§ Listed entries:

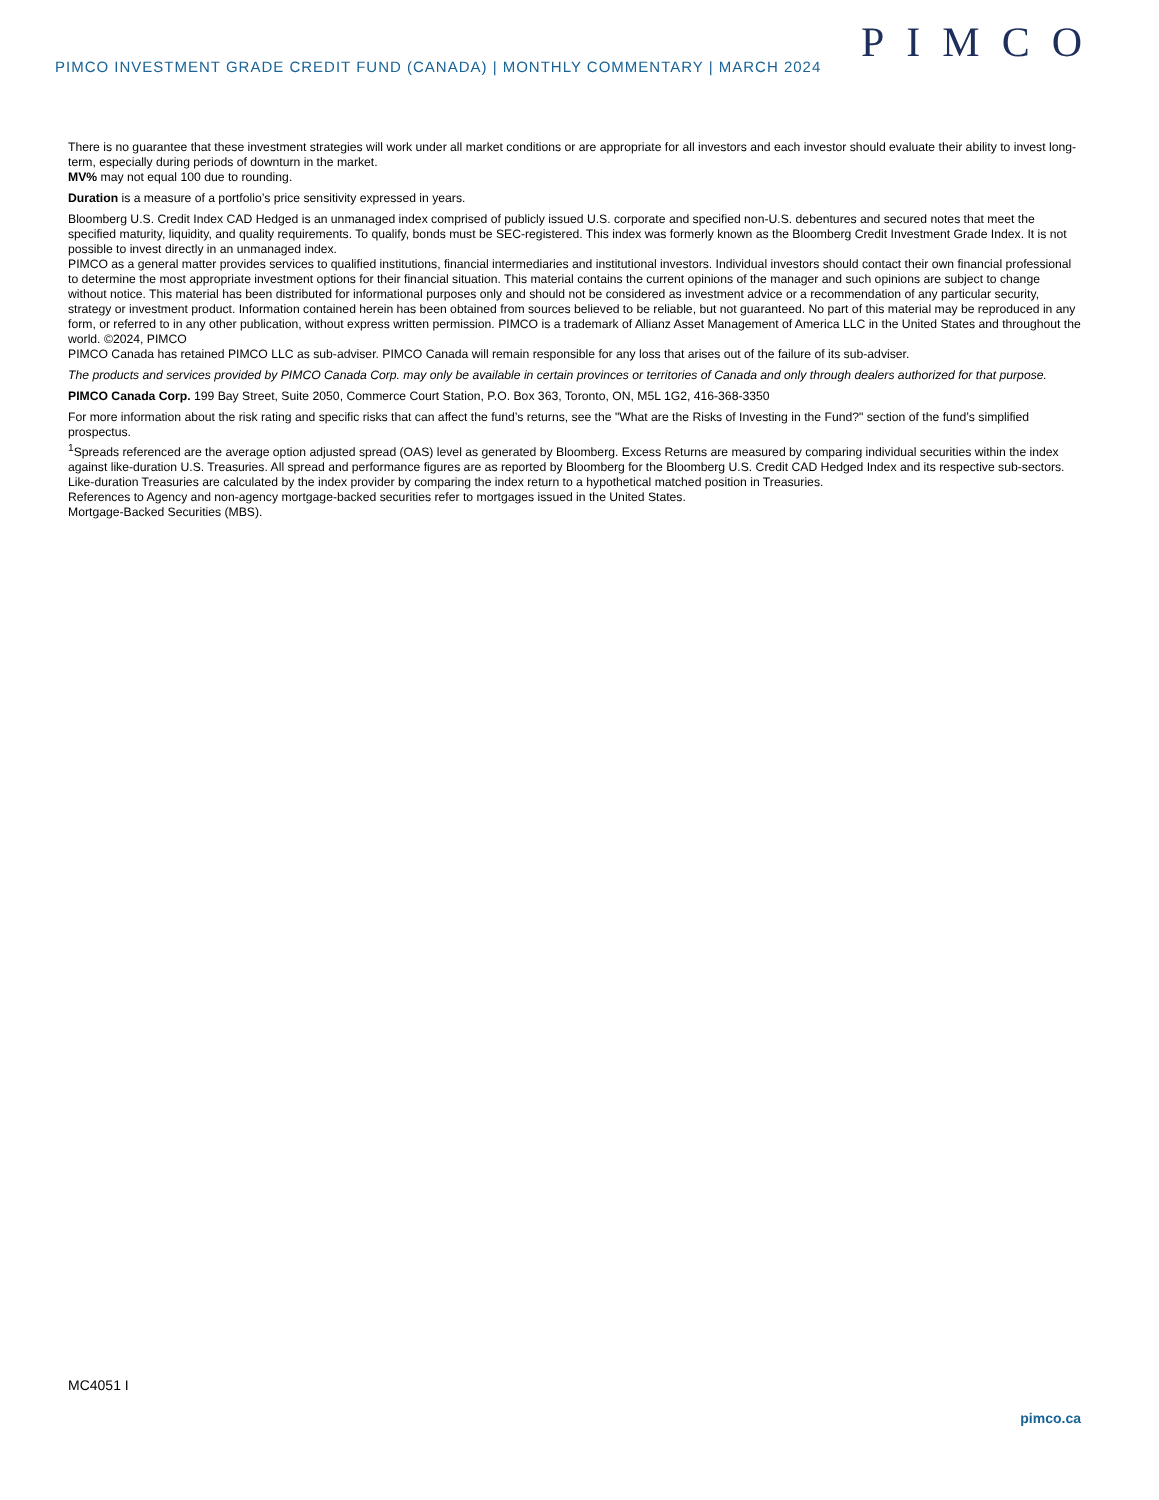PIMCO
PIMCO INVESTMENT GRADE CREDIT FUND (CANADA) | MONTHLY COMMENTARY | MARCH 2024
There is no guarantee that these investment strategies will work under all market conditions or are appropriate for all investors and each investor should evaluate their ability to invest long-term, especially during periods of downturn in the market.
MV% may not equal 100 due to rounding.
Duration is a measure of a portfolio’s price sensitivity expressed in years.
Bloomberg U.S. Credit Index CAD Hedged is an unmanaged index comprised of publicly issued U.S. corporate and specified non-U.S. debentures and secured notes that meet the specified maturity, liquidity, and quality requirements. To qualify, bonds must be SEC-registered. This index was formerly known as the Bloomberg Credit Investment Grade Index. It is not possible to invest directly in an unmanaged index.
PIMCO as a general matter provides services to qualified institutions, financial intermediaries and institutional investors. Individual investors should contact their own financial professional to determine the most appropriate investment options for their financial situation. This material contains the current opinions of the manager and such opinions are subject to change without notice. This material has been distributed for informational purposes only and should not be considered as investment advice or a recommendation of any particular security, strategy or investment product. Information contained herein has been obtained from sources believed to be reliable, but not guaranteed. No part of this material may be reproduced in any form, or referred to in any other publication, without express written permission. PIMCO is a trademark of Allianz Asset Management of America LLC in the United States and throughout the world. ©2024, PIMCO
PIMCO Canada has retained PIMCO LLC as sub-adviser. PIMCO Canada will remain responsible for any loss that arises out of the failure of its sub-adviser.
The products and services provided by PIMCO Canada Corp. may only be available in certain provinces or territories of Canada and only through dealers authorized for that purpose.
PIMCO Canada Corp. 199 Bay Street, Suite 2050, Commerce Court Station, P.O. Box 363, Toronto, ON, M5L 1G2, 416-368-3350
For more information about the risk rating and specific risks that can affect the fund’s returns, see the "What are the Risks of Investing in the Fund?" section of the fund’s simplified prospectus.
<sup>1</sup> Spreads referenced are the average option adjusted spread (OAS) level as generated by Bloomberg. Excess Returns are measured by comparing individual securities within the index against like-duration U.S. Treasuries. All spread and performance figures are as reported by Bloomberg for the Bloomberg U.S. Credit CAD Hedged Index and its respective sub-sectors. Like-duration Treasuries are calculated by the index provider by comparing the index return to a hypothetical matched position in Treasuries.
References to Agency and non-agency mortgage-backed securities refer to mortgages issued in the United States.
Mortgage-Backed Securities (MBS).
MC4051 I
pimco.ca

§ Exercise objective:
Beginning with the first line of the material above, please output each line exactly through the line that contains "Duration is a", and only those, leaving out pictures.

§ Task output:
PIMCO
PIMCO INVESTMENT GRADE CREDIT FUND (CANADA) | MONTHLY COMMENTARY | MARCH 2024
There is no guarantee that these investment strategies will work under all market conditions or are appropriate for all investors and each investor should evaluate their ability to invest long-term, especially during periods of downturn in the market.
MV% may not equal 100 due to rounding.
Duration is a measure of a portfolio’s price sensitivity expressed in years.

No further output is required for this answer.